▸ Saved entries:
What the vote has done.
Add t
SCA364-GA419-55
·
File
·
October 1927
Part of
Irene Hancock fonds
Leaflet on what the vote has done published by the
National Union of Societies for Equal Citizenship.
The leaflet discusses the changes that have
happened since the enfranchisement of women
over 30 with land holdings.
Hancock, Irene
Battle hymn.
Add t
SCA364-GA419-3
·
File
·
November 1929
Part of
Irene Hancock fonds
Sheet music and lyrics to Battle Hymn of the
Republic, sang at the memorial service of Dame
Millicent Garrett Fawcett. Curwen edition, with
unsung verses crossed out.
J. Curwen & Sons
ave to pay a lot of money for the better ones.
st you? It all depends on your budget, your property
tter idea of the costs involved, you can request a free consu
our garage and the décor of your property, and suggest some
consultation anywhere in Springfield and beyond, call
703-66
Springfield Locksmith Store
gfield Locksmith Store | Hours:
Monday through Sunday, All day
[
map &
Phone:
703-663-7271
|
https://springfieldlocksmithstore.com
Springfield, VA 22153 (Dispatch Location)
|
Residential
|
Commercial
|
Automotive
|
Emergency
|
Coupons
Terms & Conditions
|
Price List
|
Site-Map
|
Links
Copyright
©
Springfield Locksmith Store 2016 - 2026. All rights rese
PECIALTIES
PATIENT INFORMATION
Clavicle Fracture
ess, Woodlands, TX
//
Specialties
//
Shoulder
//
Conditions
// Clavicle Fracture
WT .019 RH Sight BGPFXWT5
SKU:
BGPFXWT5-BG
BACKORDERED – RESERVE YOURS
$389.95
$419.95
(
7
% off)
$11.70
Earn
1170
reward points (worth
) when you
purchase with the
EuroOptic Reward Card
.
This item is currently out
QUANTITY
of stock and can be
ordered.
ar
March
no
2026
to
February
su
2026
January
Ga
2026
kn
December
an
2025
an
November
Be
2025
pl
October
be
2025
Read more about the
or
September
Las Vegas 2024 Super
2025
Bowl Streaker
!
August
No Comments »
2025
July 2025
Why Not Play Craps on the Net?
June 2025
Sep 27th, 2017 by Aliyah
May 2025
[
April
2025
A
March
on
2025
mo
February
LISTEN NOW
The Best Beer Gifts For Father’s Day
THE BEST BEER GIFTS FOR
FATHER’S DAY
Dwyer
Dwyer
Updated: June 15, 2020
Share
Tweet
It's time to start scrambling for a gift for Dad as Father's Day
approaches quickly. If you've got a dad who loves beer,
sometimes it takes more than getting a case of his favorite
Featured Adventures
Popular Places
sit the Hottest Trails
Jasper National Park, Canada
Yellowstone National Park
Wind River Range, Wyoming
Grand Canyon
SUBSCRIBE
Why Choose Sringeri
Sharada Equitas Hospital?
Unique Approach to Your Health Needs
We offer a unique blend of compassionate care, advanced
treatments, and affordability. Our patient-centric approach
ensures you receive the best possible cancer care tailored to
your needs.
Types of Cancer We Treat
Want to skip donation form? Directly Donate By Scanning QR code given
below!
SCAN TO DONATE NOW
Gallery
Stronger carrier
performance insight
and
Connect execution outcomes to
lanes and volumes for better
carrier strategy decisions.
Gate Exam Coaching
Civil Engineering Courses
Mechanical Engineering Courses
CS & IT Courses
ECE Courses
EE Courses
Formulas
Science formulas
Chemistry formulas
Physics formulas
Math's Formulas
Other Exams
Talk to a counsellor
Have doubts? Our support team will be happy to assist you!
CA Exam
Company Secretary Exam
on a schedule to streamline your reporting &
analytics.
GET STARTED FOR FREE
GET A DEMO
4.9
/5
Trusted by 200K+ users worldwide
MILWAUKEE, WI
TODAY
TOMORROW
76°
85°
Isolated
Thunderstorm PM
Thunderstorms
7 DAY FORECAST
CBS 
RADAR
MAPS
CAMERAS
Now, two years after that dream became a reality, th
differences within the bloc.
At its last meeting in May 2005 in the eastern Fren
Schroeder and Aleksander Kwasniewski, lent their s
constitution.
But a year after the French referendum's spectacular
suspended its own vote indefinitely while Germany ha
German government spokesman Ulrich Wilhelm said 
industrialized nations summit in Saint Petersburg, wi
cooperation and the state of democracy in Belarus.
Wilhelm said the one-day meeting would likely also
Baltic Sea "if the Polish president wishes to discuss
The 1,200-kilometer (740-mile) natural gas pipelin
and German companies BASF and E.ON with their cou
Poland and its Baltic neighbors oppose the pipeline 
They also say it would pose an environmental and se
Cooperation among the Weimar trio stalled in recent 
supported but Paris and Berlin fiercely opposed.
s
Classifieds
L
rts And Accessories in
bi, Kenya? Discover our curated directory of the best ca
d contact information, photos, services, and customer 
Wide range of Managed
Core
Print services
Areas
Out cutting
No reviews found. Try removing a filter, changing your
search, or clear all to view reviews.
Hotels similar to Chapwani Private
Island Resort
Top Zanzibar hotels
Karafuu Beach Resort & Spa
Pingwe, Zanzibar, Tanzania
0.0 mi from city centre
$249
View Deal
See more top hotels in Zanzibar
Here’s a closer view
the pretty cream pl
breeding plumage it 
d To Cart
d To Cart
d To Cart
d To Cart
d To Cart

▸ Task to carry out: Show the lines above that have the word "Curwen".

▸ Task result:
Millicent Garrett Fawcett. Curwen edition, with
J. Curwen & Sons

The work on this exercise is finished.